Ironically, the chapter on ‘Sunshine’, by far the longest in the book, outlines the most tempestuous years in von Arnim’s life, around World War I: her stormy relationship with H.G. Wells, the estrangement and death of her teenaged daughter Felicitas in war-time Germany, von Arnim’s disastrous second marriage to Sir Francis Russell (brother of Bertrand Russell), and her drawn-out affair with a much younger lover. This period also inspired von Arnim’s dark masterpiece, Vera (1921), a modern Gothic tale of domestic abuse. Carey finally returns to her theme of sunshine with a discussion of von Arnim’s most light-hearted book, The Enchanted April (1922), which has been adapted for the screen. However, for almost a hundred pages Carey traces the well-known facts of von Arnim’s life and offers short readings of the novels while personal memories and broader reflections on happiness recede into the background.

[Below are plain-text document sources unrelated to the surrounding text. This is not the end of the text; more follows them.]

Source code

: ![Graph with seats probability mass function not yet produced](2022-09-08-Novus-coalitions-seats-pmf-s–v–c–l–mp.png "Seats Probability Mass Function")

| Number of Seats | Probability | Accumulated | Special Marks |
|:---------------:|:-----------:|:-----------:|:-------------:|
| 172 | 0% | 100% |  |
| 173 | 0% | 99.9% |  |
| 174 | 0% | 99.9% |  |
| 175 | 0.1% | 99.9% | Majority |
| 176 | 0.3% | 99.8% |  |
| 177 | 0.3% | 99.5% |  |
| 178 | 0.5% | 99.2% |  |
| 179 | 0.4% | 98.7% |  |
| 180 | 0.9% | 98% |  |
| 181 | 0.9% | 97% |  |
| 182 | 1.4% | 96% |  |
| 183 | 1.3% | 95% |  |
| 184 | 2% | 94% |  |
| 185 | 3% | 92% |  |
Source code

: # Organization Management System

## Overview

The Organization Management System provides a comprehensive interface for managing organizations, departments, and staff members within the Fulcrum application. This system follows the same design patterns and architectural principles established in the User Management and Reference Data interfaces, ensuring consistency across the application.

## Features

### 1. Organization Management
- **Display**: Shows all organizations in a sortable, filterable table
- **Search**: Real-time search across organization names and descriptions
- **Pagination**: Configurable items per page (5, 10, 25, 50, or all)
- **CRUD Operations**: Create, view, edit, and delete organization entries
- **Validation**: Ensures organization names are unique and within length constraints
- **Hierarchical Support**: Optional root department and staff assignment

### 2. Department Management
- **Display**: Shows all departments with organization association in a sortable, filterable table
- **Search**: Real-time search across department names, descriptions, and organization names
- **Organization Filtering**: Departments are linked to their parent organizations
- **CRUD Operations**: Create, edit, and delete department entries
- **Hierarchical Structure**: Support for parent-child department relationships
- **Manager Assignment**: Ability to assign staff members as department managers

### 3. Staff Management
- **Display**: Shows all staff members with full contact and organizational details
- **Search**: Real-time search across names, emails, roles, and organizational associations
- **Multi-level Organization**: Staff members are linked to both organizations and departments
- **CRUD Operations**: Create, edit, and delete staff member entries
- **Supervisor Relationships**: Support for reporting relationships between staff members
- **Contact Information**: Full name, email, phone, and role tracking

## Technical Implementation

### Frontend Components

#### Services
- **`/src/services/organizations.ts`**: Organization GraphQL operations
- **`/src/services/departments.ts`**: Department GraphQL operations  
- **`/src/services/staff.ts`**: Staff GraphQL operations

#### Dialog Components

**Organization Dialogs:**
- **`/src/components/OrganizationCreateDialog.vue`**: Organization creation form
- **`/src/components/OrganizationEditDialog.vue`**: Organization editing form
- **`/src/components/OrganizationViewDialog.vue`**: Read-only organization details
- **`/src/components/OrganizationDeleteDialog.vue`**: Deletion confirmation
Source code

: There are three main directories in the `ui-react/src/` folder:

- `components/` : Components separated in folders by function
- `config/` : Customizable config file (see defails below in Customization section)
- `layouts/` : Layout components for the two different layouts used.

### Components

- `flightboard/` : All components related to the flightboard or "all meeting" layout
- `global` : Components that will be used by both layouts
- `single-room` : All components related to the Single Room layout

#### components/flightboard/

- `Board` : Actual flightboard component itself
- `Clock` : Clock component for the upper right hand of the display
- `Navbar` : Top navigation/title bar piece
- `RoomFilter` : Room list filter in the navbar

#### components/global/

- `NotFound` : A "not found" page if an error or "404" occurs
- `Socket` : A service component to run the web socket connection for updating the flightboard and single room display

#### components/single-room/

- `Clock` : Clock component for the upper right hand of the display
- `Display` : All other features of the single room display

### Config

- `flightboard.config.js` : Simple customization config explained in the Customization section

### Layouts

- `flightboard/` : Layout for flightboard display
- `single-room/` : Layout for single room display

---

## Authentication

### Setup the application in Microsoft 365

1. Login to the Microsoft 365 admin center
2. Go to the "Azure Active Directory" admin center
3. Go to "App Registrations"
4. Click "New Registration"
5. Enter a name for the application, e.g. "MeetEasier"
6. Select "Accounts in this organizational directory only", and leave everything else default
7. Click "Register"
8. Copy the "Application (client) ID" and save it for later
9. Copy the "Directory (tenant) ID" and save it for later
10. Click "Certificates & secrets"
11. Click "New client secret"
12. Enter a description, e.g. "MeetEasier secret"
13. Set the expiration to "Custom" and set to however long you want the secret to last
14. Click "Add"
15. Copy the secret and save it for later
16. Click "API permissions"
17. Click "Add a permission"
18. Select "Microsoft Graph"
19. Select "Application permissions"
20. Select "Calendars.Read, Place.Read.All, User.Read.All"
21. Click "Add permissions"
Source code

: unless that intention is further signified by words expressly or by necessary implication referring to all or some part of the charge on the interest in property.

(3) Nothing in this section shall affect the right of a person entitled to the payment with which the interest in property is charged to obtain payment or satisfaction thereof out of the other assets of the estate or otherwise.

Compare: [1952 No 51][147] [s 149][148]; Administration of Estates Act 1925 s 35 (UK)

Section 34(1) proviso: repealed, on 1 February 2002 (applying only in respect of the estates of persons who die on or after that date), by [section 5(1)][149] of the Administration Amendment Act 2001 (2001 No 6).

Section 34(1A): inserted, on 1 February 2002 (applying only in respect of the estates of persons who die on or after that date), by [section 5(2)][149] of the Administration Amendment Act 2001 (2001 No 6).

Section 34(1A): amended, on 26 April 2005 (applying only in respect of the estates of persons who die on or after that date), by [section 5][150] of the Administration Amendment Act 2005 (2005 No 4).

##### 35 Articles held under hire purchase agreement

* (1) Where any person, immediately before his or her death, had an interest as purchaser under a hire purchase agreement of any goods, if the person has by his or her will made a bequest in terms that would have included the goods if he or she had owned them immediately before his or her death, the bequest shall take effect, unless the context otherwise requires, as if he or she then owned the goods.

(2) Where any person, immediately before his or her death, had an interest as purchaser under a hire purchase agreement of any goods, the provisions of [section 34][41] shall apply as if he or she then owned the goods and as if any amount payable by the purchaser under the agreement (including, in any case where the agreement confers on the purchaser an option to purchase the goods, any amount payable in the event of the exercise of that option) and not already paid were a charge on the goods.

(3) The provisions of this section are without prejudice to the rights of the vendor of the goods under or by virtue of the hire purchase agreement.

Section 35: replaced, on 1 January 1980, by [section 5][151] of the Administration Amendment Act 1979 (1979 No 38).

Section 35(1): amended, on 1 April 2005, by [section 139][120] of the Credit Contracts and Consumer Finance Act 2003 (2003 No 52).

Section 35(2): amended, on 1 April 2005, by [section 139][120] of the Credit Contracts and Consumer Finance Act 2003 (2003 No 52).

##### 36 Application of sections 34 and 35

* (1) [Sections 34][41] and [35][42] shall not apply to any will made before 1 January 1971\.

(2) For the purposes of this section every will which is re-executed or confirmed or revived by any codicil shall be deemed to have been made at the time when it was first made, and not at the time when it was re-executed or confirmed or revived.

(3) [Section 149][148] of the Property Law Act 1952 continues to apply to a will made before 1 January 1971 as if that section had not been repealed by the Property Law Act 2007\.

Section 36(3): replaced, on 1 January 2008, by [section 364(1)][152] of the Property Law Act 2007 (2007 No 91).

Such a decisive turn towards biography means that Only Happiness Here invites the comparison with the existing biographies on von Arnim’s life. Carey weighs in on the question as to whether von Arnim’s relationship with H.G. Wells was physical (the evidence strongly suggests it was), but her speculation that von Arnim’s estrangement from Felicitas involved a concealed teenage pregnancy lacks evidence. It mars the readerly pleasure to see several German words misspelt. However, scholars will appreciate Carey’s archival work, which has unearthed Australian reviews proving that von Arnim’s identity was revealed earlier than we thought. Carey concludes with a walk around Kirribilli in a welcome attempt to solve the mystery of von Arnim’s exact birthplace in Sydney.
Readers of memoir and Elizabeth von Arnim’s admirers will enjoy this lively and well-written expedition into the life and works of a much-loved writer, and take it as a welcome invitation to (re)discover her novels in that ever-pleasurable pursuit of reading as a form of happiness in itself.